CAPE: Malware Configuration And Payload Extraction - Documentation
CAPE is a malware sandbox. It was derived from Cuckoo with the goal of adding automated malware unpacking and config extraction - hence its name is an acronym: 'Config And Payload Extraction'. Automated unpacking allows classification based on Yara signatures to complement network (Suricata) and behavior (API) signatures.
There is a free community instance online which anyone can use:
Although config and payload extraction was the original stated goal, it was the development of the debugger in CAPE which first inspired the project: in order to extract configs or unpacked payloads from arbitrary malware families without relying on process dumps (which sooner or later the bad guys will thwart), instruction-level monitoring and control is necessary. The novel debugger in CAPE follows the principle of maximising use of processor hardware and minimising (almost completely) use of Windows debugging interfaces, allowing malware to be stealthily instrumented and manipulated from the entry point with hardware breakpoints programmatically set during detonation by Yara signatures or API calls. This allows instruction traces to be captured, or actions to be performed such as control flow manipulation or dumping of a memory region.

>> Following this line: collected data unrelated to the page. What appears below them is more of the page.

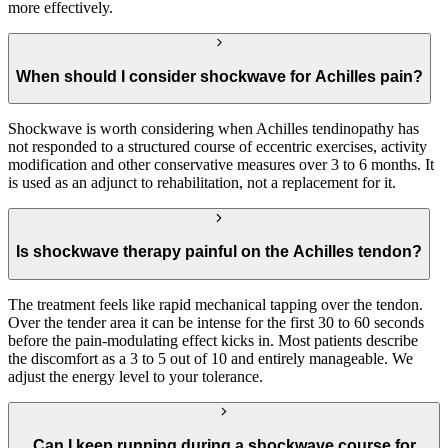
more effectively.
When should I consider shockwave for Achilles pain?
Shockwave is worth considering when Achilles tendinopathy has
not responded to a structured course of eccentric exercises, activity
modification and other conservative measures over 3 to 6 months. It
is used as an adjunct to rehabilitation, not a replacement for it.
Is shockwave therapy painful on the Achilles tendon?
The treatment feels like rapid mechanical tapping over the tendon.
Over the tender area it can be intense for the first 30 to 60 seconds
before the pain-modulating effect kicks in. Most patients describe
the discomfort as a 3 to 5 out of 10 and entirely manageable. We
adjust the energy level to your tolerance.
Can I keep running during a shockwave course for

The debugger has allowed CAPE to continue to evolve beyond its original capabilities, which now include dynamic anti-evasion bypasses. Since modern malware commonly tries to evade analysis within sandboxes, for example by using timing traps for virtualisation or API hook detection, CAPE allows dynamic countermeasures to be developed combining debugger actions within Yara signatures to detect evasive malware as it detonates, and perform control-flow manipulation to force the sample to detonate fully or skip evasive actions. The list of dynamic bypasses in CAPE is growing but includes:
- Guloader
- Ursnif
- Dridex
- Zloader
- Formbook
- BuerLoader
- Pafish
CAPE takes advantage of many malware techniques or behaviours to allow for unpacked payload capture:
- Process injection
- Shellcode injection
- DLL injection
- Process Hollowing
- Process Doppelganging
- Decompression of executable modules in memory
- Extraction of executable modules or shellcode in memory
These behaviours will result in the capture of payloads being injected, extracted or decompressed for further analysis. In addition CAPE automatically creates a process dump for each process, or, in the case of a DLL, the DLL's module image in memory. This is useful for samples packed with simple packers, where often the module image dump is fully unpacked.
Quick access to the debugger is made possible with the breakpoint options 'bp0' through 'bp3' accepting RVA or VA values to set breakpoints, whereupon a short instruction trace will be output, governed by 'count' and 'depth' options (e.g. bp0=0x1234,depth=1,count=100). To set a breakpoint at the module entry point, 'ep' is used instead of an address (e.g. bp0=ep). Alternatively 'break-on-return' allows for a breakpoint on the return address of a hooked API (e.g. break-on-return=NtGetContextThread). An optional 'base-on-api' parameter allows the image base for RVA breakpoints to be set by API call (e.g. base-on-api=NtReadFile,bp0=0x2345).
Options 'action0' - 'action3' allow actions to be performed when breakpoints are hit, such as dumping memory regions (e.g. action0=dumpebx) or changing the execution control flow (e.g. action1=skip). CAPE's documentation contains further examples of such actions.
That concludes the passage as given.